06 setembro 2005



Relatório de Serraglio é torpe rendição à chicana golpista
Para abafar crimes do PSDB-PFL contra o povo, golpistas querem acabar investigações em pizza crucificando inocentes sem provas.



Aúltima moda entre os golpistas, expressa em editoriais de sua mídia, é que para cassar mandatos de parlamentares não há necessidade de provas das acusações, pois “o julgamento é político”. É evidente que o julgamento é político. Por isso mesmo é que são preciso provas de que os parlamentares - e outras figuras, inclusive o presidente - cometeram algum delito político, e de que esse delito político é grave o suficiente para que mereçam a pena máxima.

EMBUSTE
Toda essa conversa embusteira, que confunde julgamento político com perseguição política, transformou-se em berros - pois levar no berro é a sua única tática - depois do parecer do relator do Conselho de Ética sobre o bufão da canalha, Roberto Jefferson. Pois o relator, aliás, um deputado do PFL, registrou a inexistência de provas sobre o suposto “mensalão”, isto é, sobre a suposta compra de votos no Congresso. E, realmente, não apareceram, após mais de dois meses de investigações, CPIs e o escambau, provas dessa compra de votos. Apareceram - a rigor, reapareceram - as provas da compra de votos no governo Fernando Henrique. Do governo Lula, nada.

## Dados fornecidos
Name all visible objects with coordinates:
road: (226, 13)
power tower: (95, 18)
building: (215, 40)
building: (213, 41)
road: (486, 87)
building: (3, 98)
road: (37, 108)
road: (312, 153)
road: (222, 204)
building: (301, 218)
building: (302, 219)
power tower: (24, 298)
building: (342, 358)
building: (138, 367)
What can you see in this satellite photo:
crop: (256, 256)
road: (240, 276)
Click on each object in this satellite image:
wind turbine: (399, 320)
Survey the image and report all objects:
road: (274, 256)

* * *

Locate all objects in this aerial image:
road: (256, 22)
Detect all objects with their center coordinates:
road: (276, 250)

* * *

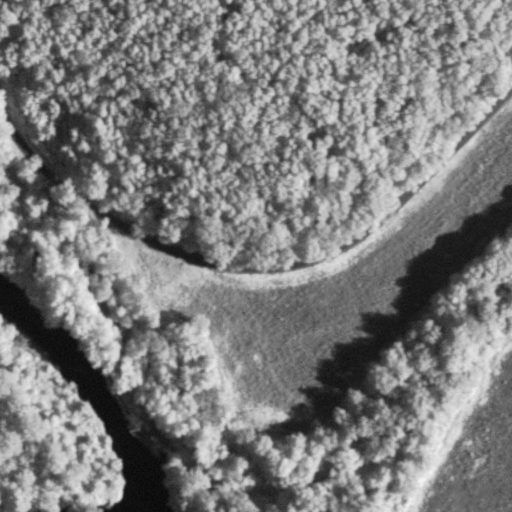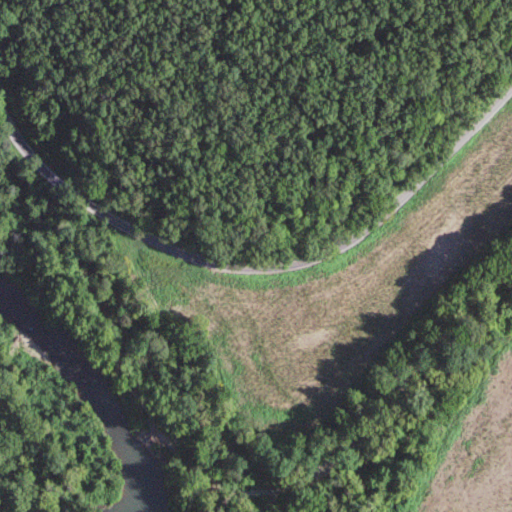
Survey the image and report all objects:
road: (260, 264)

## Tarefas propostas
1 – Repita, sem nenhuma alteração, a parte do artigo sobre o relatório de Serraglio que começa em "06 setembro 2005" e segue até "inocentes sem provas.".
2 – Reescreva as linhas que vêm depois do artigo, começando pela linha com "Name all visible" e seguindo até a linha com "road: (274, 256)", troque "satellite" por "aerial" e mantenha todo o resto igual. Apresente somente essas linhas.

## Respostas por tarefa
1 –
06 setembro 2005



Relatório de Serraglio é torpe rendição à chicana golpista
Para abafar crimes do PSDB-PFL contra o povo, golpistas querem acabar investigações em pizza crucificando inocentes sem provas.

2 –
Name all visible objects with coordinates:
road: (226, 13)
power tower: (95, 18)
building: (215, 40)
building: (213, 41)
road: (486, 87)
building: (3, 98)
road: (37, 108)
road: (312, 153)
road: (222, 204)
building: (301, 218)
building: (302, 219)
power tower: (24, 298)
building: (342, 358)
building: (138, 367)
What can you see in this aerial photo:
crop: (256, 256)
road: (240, 276)
Click on each object in this aerial image:
wind turbine: (399, 320)
Survey the image and report all objects:
road: (274, 256)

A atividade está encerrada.